# Work required
Take the lines below beginning at the line that has "2 Definitions and Interpretation" and stopping after the line that has "As used in these", and print them exactly as they are, with no other lines.

Extracted material START

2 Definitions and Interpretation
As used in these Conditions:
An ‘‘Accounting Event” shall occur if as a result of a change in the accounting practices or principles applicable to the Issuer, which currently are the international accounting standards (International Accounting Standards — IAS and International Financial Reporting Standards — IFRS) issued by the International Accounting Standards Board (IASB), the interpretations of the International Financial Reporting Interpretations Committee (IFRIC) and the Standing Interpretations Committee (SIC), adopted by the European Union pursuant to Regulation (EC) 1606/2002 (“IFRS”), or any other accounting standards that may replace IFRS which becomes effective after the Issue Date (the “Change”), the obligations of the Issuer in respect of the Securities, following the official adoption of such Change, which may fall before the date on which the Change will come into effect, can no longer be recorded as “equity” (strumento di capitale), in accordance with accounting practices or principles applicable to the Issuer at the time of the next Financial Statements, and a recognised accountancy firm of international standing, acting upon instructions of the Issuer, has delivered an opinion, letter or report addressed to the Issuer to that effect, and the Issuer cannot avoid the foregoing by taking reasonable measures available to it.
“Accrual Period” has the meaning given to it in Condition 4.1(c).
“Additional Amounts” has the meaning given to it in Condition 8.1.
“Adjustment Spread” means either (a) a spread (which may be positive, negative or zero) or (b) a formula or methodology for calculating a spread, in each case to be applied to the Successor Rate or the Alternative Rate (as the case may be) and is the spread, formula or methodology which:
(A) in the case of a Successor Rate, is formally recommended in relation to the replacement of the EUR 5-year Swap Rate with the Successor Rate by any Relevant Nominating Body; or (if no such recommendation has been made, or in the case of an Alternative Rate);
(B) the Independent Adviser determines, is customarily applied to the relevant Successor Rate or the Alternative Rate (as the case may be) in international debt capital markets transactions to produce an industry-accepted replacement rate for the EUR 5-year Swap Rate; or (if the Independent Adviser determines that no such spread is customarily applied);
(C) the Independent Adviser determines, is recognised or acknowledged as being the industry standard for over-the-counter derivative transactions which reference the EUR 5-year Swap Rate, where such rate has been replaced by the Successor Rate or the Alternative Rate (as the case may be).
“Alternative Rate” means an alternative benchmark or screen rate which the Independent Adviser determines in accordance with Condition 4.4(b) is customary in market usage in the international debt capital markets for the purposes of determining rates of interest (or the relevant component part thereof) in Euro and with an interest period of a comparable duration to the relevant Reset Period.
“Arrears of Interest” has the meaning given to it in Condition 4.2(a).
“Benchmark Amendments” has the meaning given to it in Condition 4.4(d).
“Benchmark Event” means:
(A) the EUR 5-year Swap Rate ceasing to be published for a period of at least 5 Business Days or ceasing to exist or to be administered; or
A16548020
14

Extracted material END
Extracted material START

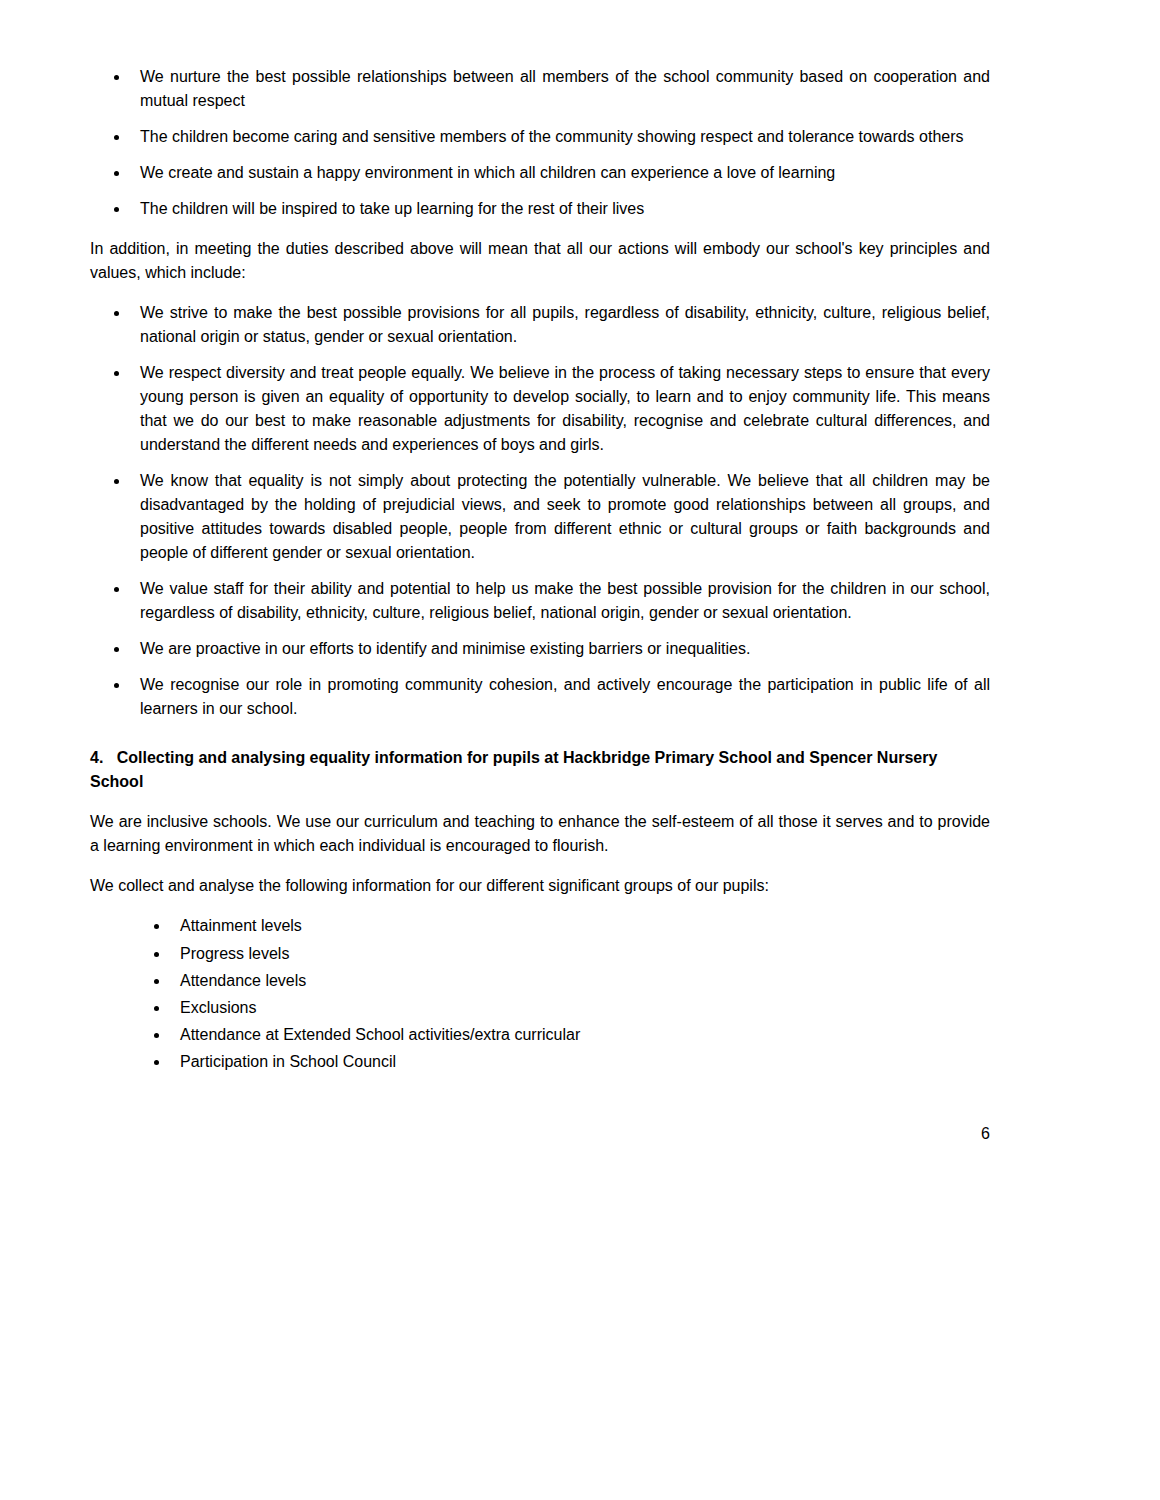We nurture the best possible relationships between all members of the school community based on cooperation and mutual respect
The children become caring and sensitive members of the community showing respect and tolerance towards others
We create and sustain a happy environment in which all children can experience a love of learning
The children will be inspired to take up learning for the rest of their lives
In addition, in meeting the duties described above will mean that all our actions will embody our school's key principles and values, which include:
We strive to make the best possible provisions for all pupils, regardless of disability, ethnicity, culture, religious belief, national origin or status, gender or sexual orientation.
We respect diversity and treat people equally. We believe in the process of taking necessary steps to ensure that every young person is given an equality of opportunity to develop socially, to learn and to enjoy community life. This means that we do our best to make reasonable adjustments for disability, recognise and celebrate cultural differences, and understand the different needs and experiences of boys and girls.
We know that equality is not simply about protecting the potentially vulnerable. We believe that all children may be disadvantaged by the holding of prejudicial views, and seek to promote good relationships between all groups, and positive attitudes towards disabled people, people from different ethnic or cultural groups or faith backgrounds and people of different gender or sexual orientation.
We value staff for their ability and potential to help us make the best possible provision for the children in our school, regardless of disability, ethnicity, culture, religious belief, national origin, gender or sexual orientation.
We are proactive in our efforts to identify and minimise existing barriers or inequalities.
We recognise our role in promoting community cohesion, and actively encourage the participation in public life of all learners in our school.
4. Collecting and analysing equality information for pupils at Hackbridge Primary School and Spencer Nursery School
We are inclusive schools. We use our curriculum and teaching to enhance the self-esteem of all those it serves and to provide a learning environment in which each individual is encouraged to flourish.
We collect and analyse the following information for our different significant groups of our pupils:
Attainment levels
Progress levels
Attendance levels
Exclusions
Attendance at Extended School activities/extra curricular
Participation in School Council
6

Extracted material END
Extracted material START

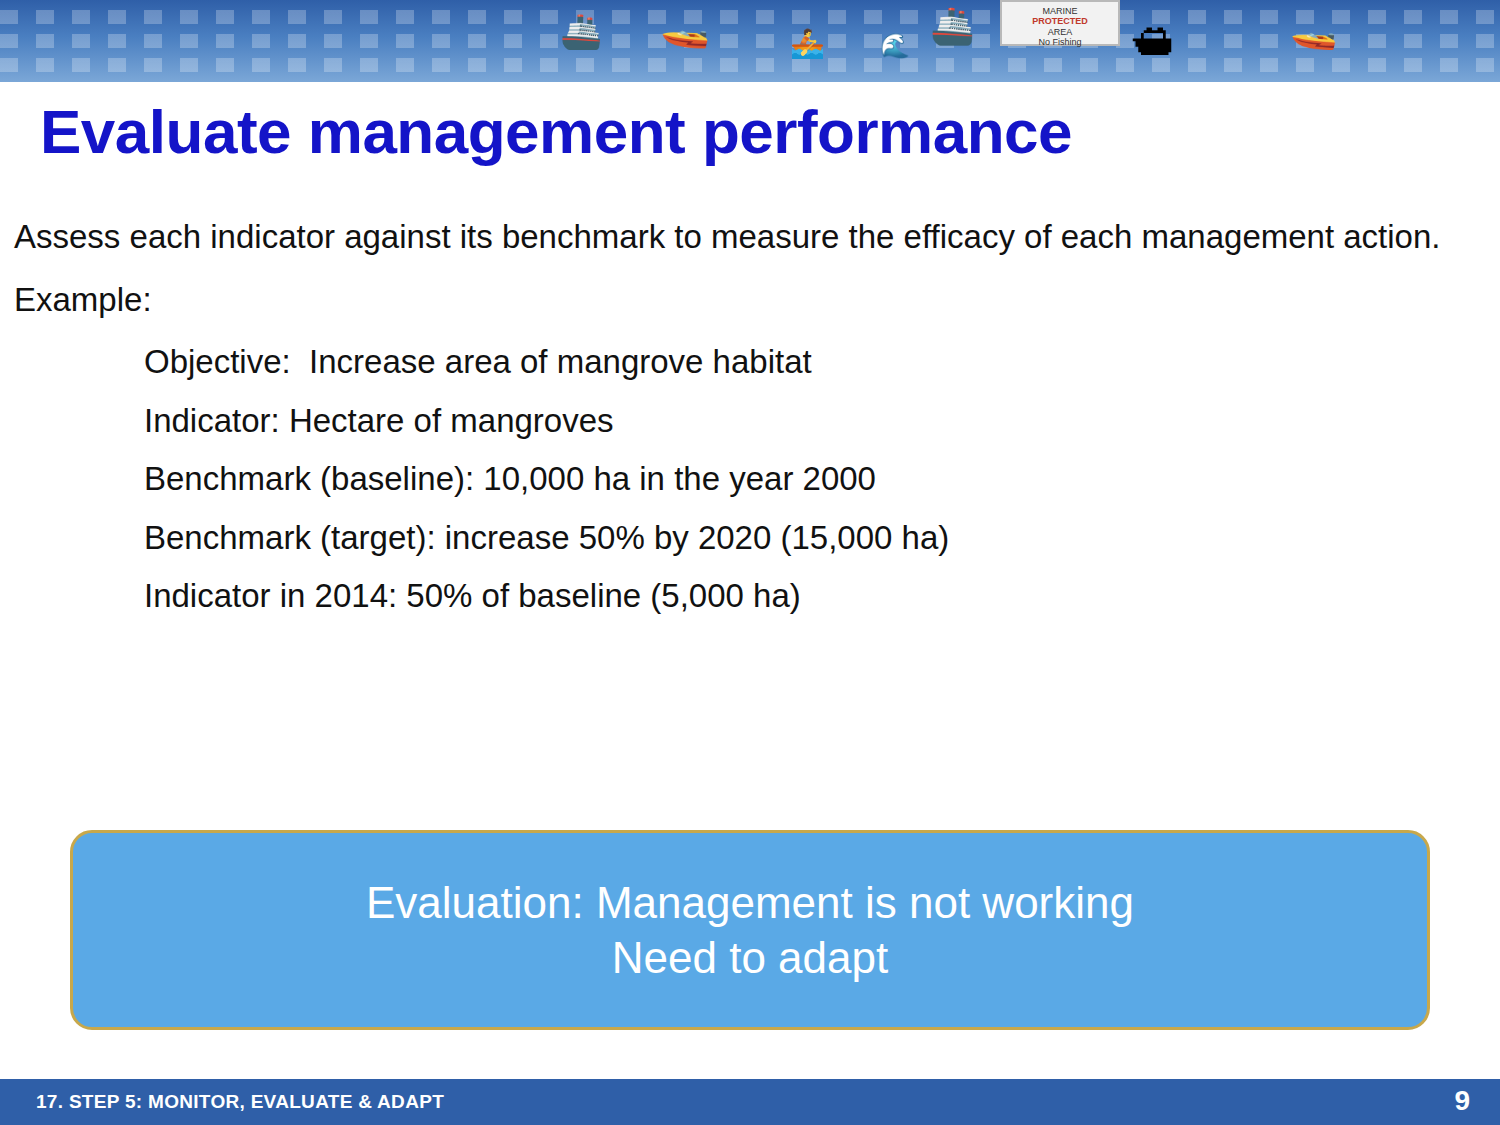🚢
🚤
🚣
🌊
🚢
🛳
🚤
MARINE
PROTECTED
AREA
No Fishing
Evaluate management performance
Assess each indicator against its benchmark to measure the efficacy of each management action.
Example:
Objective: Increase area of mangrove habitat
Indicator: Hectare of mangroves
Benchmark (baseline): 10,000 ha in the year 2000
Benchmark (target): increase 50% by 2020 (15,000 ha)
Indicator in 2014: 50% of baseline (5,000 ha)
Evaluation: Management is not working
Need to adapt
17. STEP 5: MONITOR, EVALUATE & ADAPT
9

Extracted material END

# Response area
2 Definitions and Interpretation
As used in these Conditions:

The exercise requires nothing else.